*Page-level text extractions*
%%

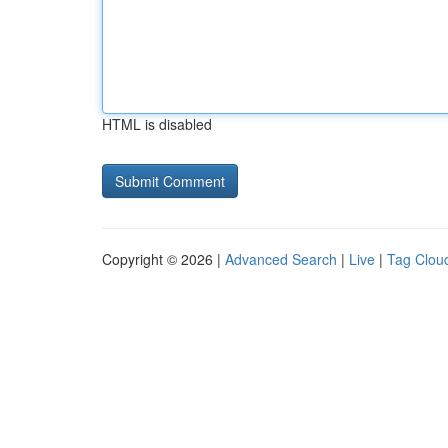
HTML is disabled
Copyright © 2026 |
Advanced Search
|
Live
|
Tag Clou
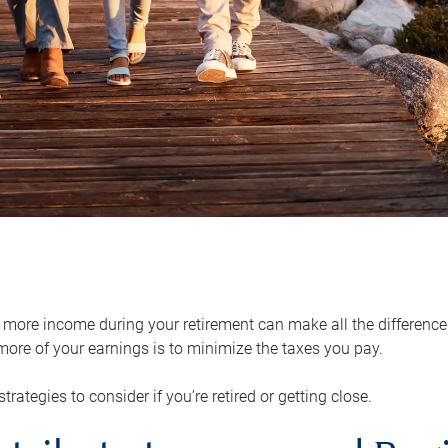
ore income during your retirement can make all the difference in
ore of your earnings is to minimize the taxes you pay.
strategies to consider if you’re retired or getting close.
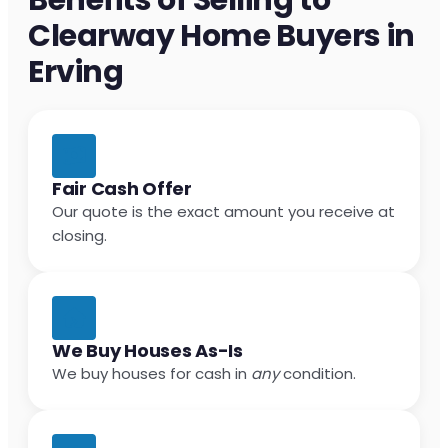
Clearway Home Buyers in
Erving
Fair Cash Offer
Our quote is the exact amount you receive at
closing.
We Buy Houses As-Is
We buy houses for cash in
any
condition.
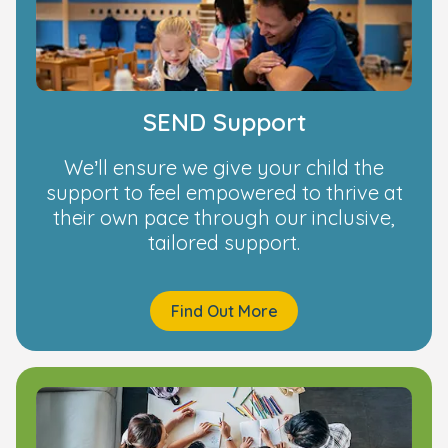
SEND Support
We’ll ensure we give your child the
support to feel empowered to thrive at
their own pace through our inclusive,
tailored support.
Find Out More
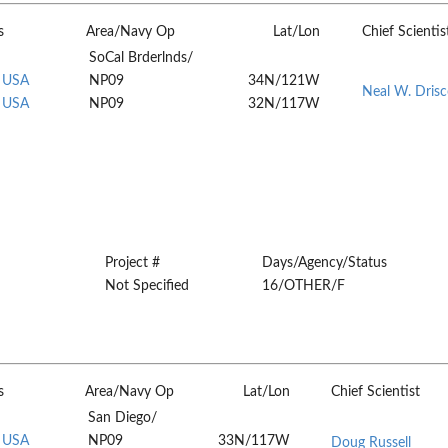
s
Area/Navy Op
Lat/Lon
Chief Scientis
SoCal Brderlnds/
, USA
NP09
34N/121W
Neal W. Drisc
, USA
NP09
32N/117W
Project #
Days/Agency/Status
Not Specified
16/OTHER/F
s
Area/Navy Op
Lat/Lon
Chief Scientist
San Diego/
, USA
NP09
33N/117W
Doug Russell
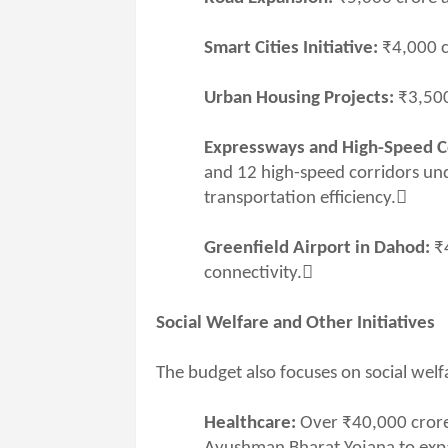
Smart Cities Initiative:
₹4,000 c
Urban Housing Projects:
₹3,500
Expressways and High-Speed C
and 12 high-speed corridors und
transportation efficiency.
Greenfield Airport in Dahod:
₹
connectivity.
Social Welfare and Other Initiatives
The budget also focuses on social we
Healthcare:
Over ₹40,000 crore 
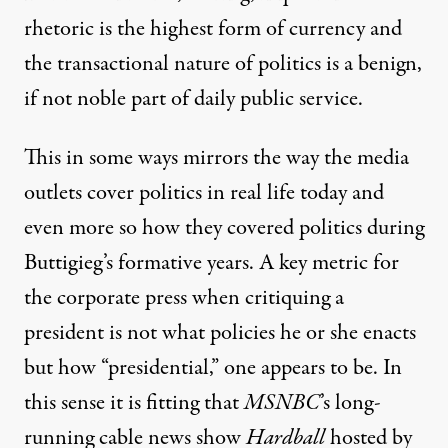
rhetoric is the highest form of currency and
the transactional nature of politics is a benign,
if not noble part of daily public service.
This in some ways mirrors the way the media
outlets cover politics in real life today and
even more so how they covered politics during
Buttigieg’s formative years. A key metric for
the corporate press when critiquing a
president is not what policies he or she enacts
but how “presidential,” one appears to be. In
this sense it is fitting that
MSNBC
’s long-
running cable news show
Hardball
hosted by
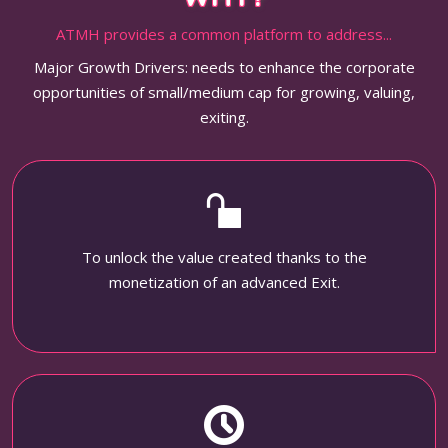
ATMH provides a common platform to address...
Major Growth Drivers: needs to enhance the corporate
opportunities of small/medium cap for growing, valuing,
exiting.
To unlock the value created thanks to the
monetization of an advanced Exit.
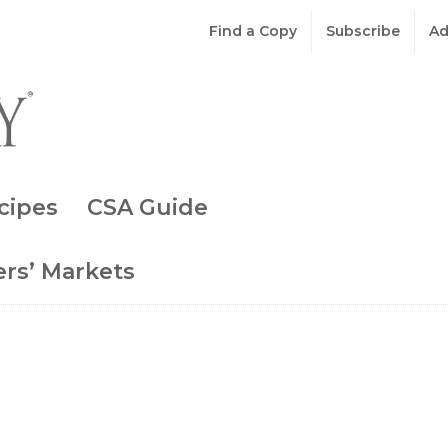
Find a Copy
Subscribe
Ad
cipes
CSA Guide
rs’ Markets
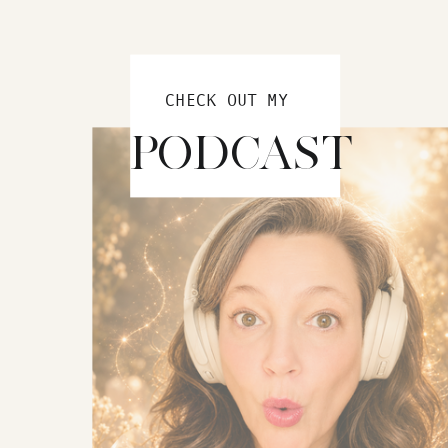
CHECK OUT MY
PODCAST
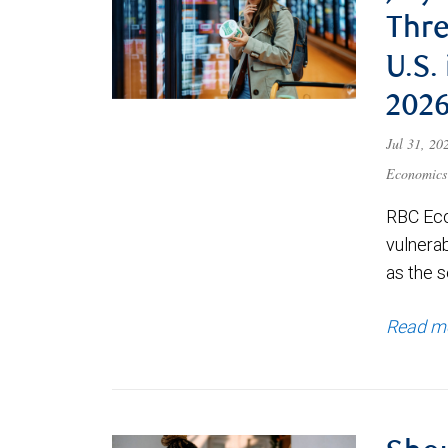
Thre
U.S.
202
Jul 31, 2
Economics
RBC Eco
vulnerab
as the s
Read m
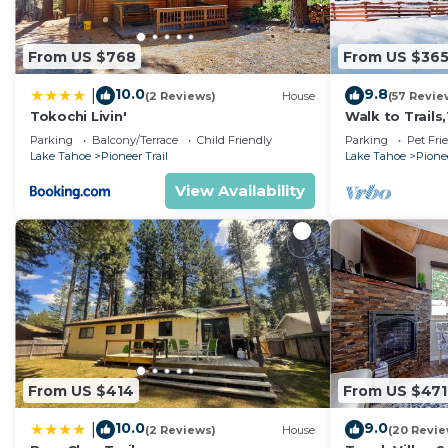
From US $768
From US $36
10.0
9.8
|
(2 Reviews)
House
(57 Revie
Tokochi Livin'
Walk to Trail
Heavenly! Qui
Parking
Balcony/Terrace
Child Friendly
Parking
Pet Fri
Chalet.
Lake Tahoe
Pioneer Trail
Lake Tahoe
Pionee
View Availability
From US $414
From US $471
10.0
9.0
|
(2 Reviews)
House
(20 Revie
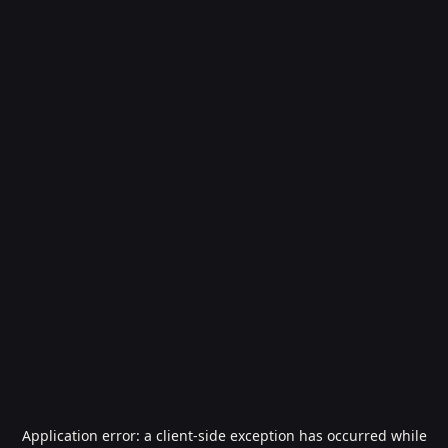
Application error: a
client
-side exception has occurred while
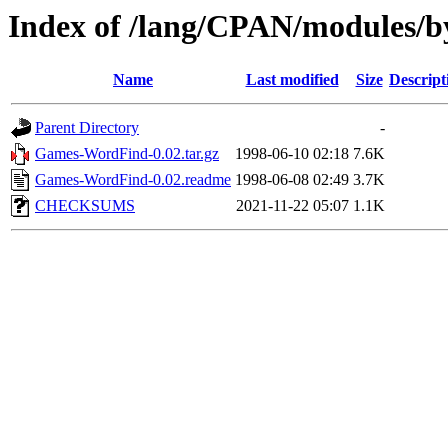
Index of /lang/CPAN/module
Name
Last modified
Size
Descript
Parent Directory
-
Games-WordFind-0.02.tar.gz
1998-06-10 02:18
7.6K
Games-WordFind-0.02.readme
1998-06-08 02:49
3.7K
CHECKSUMS
2021-11-22 05:07
1.1K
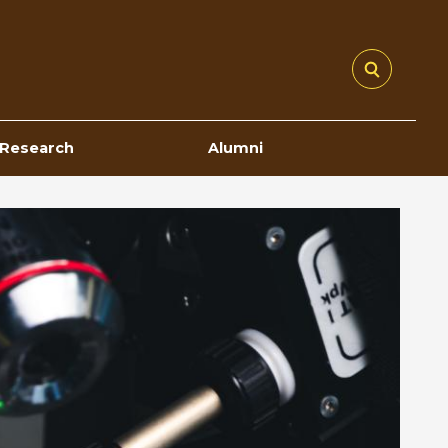
Research
Alumni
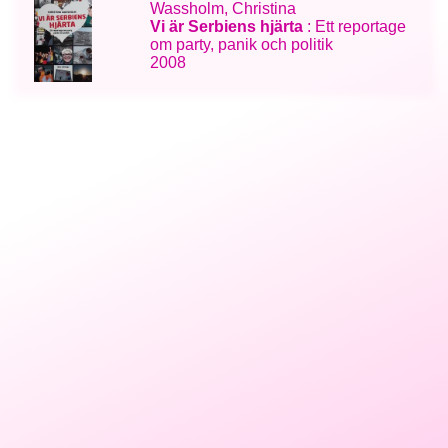
Wassholm, Christina
Vi är Serbiens hjärta
: Ett reportage
om party, panik och politik
2008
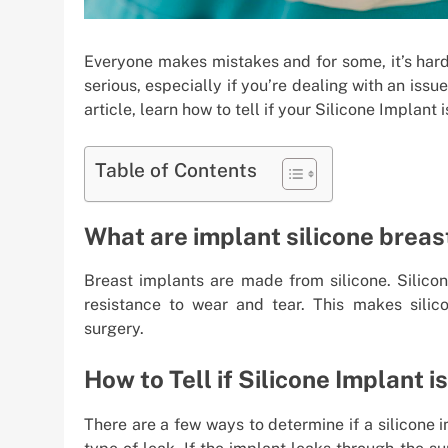
Everyone makes mistakes and for some, it’s har
serious, especially if you’re dealing with an issue
article, learn how to tell if your Silicone Implant
Table of Contents
What are implant silicone brea
Breast implants are made from silicone. Silicone
resistance to wear and tear. This makes silic
surgery.
How to Tell if Silicone Implant i
There are a few ways to determine if a silicone 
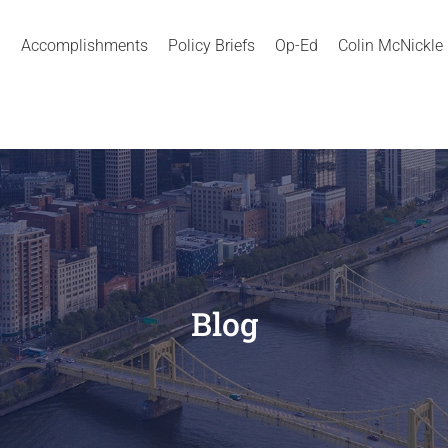
Accomplishments
Policy Briefs
Op-Ed
Colin McNickle
Blog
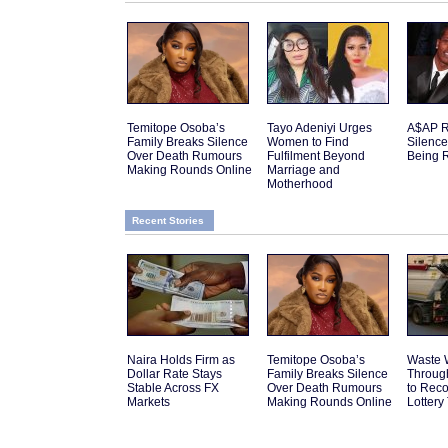
Temitope Osoba’s
Tayo Adeniyi Urges
A$AP R
Family Breaks Silence
Women to Find
Silenc
Over Death Rumours
Fulfilment Beyond
Being 
Making Rounds Online
Marriage and
Motherhood
Recent Stories
Naira Holds Firm as
Temitope Osoba’s
Waste 
Dollar Rate Stays
Family Breaks Silence
Throug
Stable Across FX
Over Death Rumours
to Reco
Markets
Making Rounds Online
Lottery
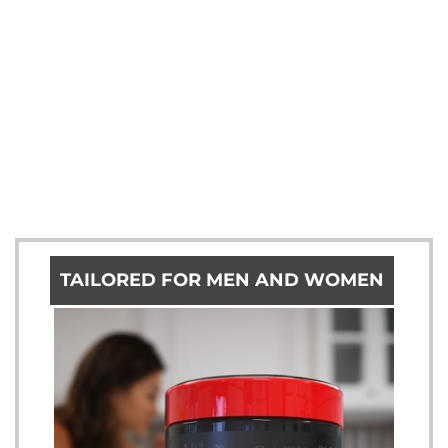
TAILORED FOR MEN AND WOMEN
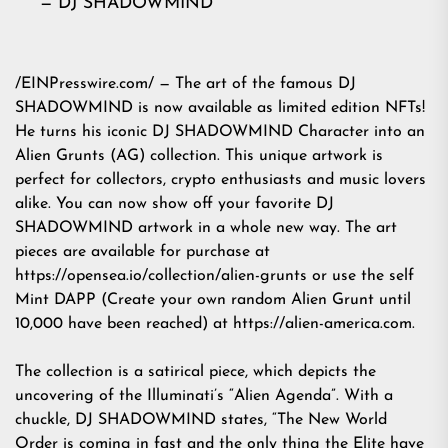
— DJ SHADOWMIND
/
EINPresswire.com
/ — The art of the famous DJ
SHADOWMIND is now available as limited edition NFTs!
He turns his iconic DJ SHADOWMIND Character into an
Alien Grunts (AG) collection. This unique artwork is
perfect for collectors, crypto enthusiasts and music lovers
alike. You can now show off your favorite DJ
SHADOWMIND artwork in a whole new way. The art
pieces are available for purchase at
https://
opensea.io
/collection/alien-grunts or use the self
Mint DAPP (Create your own random Alien Grunt until
10,000 have been reached) at
https://alien-america.com
.
The collection is a satirical piece, which depicts the
uncovering of the Illuminati’s “Alien Agenda”. With a
chuckle, DJ SHADOWMIND states, “The New World
Order is coming in fast and the only thing the Elite have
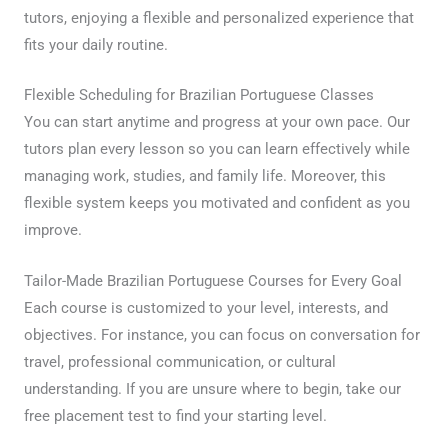
tutors, enjoying a flexible and personalized experience that
fits your daily routine.
Flexible Scheduling for Brazilian Portuguese Classes
You can start anytime and progress at your own pace. Our
tutors plan every lesson so you can learn effectively while
managing work, studies, and family life. Moreover, this
flexible system keeps you motivated and confident as you
improve.
Tailor-Made Brazilian Portuguese Courses for Every Goal
Each course is customized to your level, interests, and
objectives. For instance, you can focus on conversation for
travel, professional communication, or cultural
understanding. If you are unsure where to begin, take our
free placement test to find your starting level.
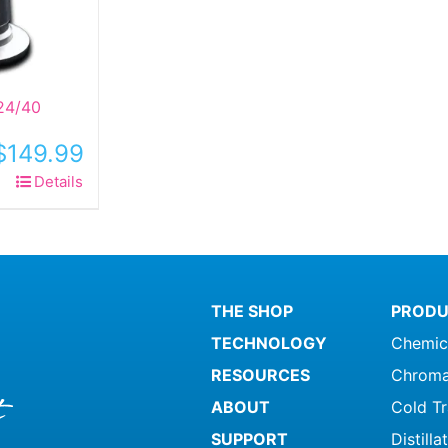
24/40
$
149.99
Details
THE SHOP
PRODU
TECHNOLOGY
Chemic
RESOURCES
Chroma
ABOUT
Cold T
SUPPORT
Distill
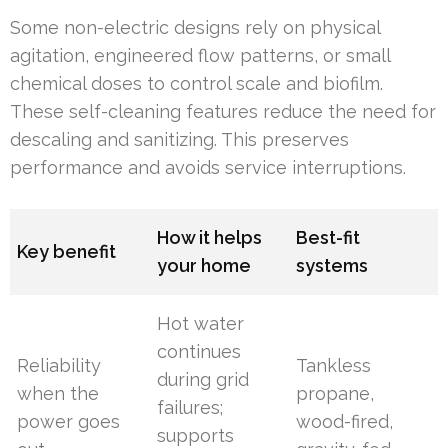
Some non-electric designs rely on physical
agitation, engineered flow patterns, or small
chemical doses to control scale and biofilm.
These self-cleaning features reduce the need for
descaling and sanitizing. This preserves
performance and avoids service interruptions.
How it helps
Best-fit
Key benefit
your home
systems
Hot water
continues
Reliability
Tankless
during grid
when the
propane,
failures;
power goes
wood-fired,
supports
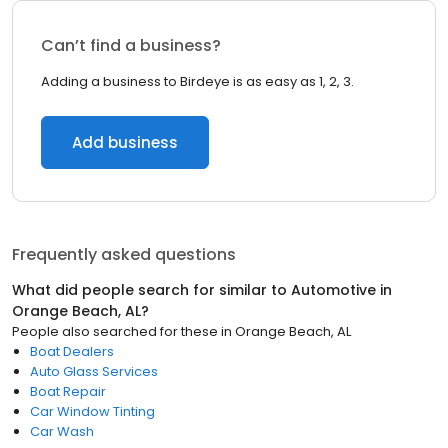
Can’t find a business?
Adding a business to Birdeye is as easy as 1, 2, 3.
Add business
Frequently asked questions
What did people search for similar to
Automotive
in
Orange Beach, AL
?
People also searched for these
in
Orange Beach, AL
Boat Dealers
Auto Glass Services
Boat Repair
Car Window Tinting
Car Wash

%%

*Exercise aim*
Go through the data, and copy each line in which the word "tutors" appears.

*Answer to the problem*
tutors, enjoying a flexible and personalized experience that
tutors plan every lesson so you can learn effectively while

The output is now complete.